*THE PROBLEM:*
Please update every one of the records below so that "series" becomes "data series", keeping everything else the same. Leave the pictures out.

*MATERIAL SUPPLIED:*

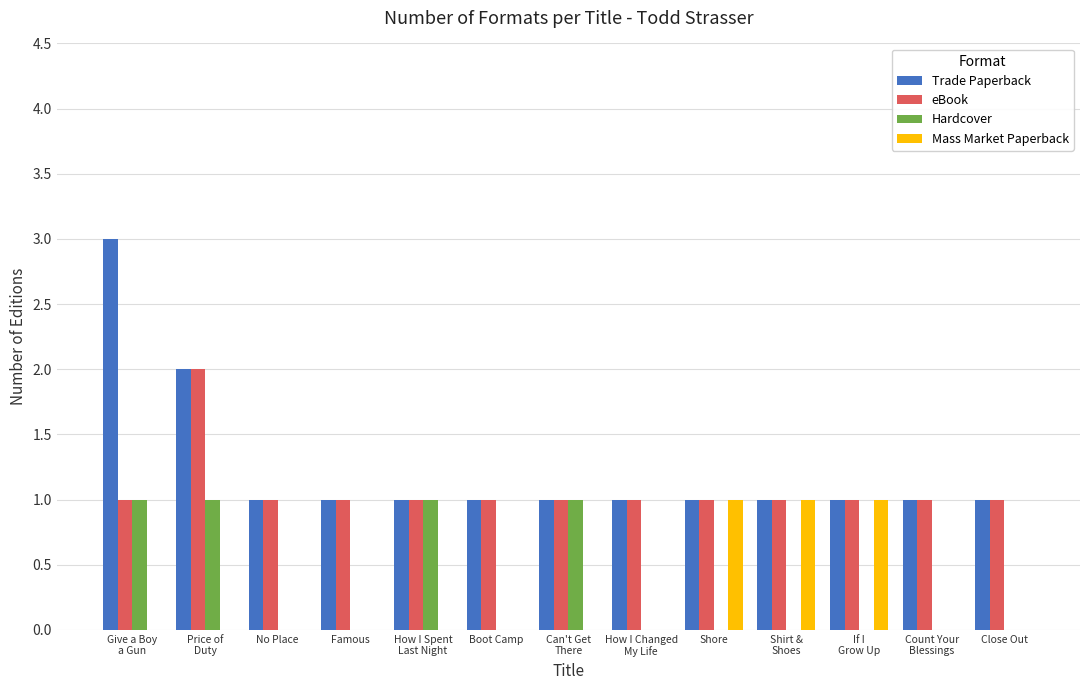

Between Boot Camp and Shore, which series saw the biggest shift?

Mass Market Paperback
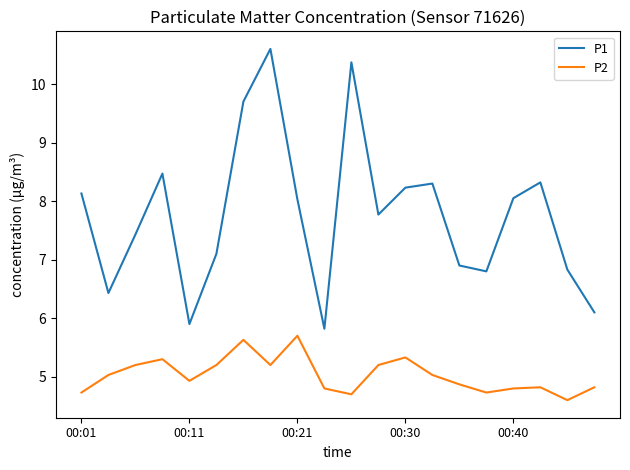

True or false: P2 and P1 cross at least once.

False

*EXERCISE ANSWER:*
Between Boot Camp and Shore, which data series saw the biggest shift?

Mass Market Paperback

True or false: P2 and P1 cross at least once.

False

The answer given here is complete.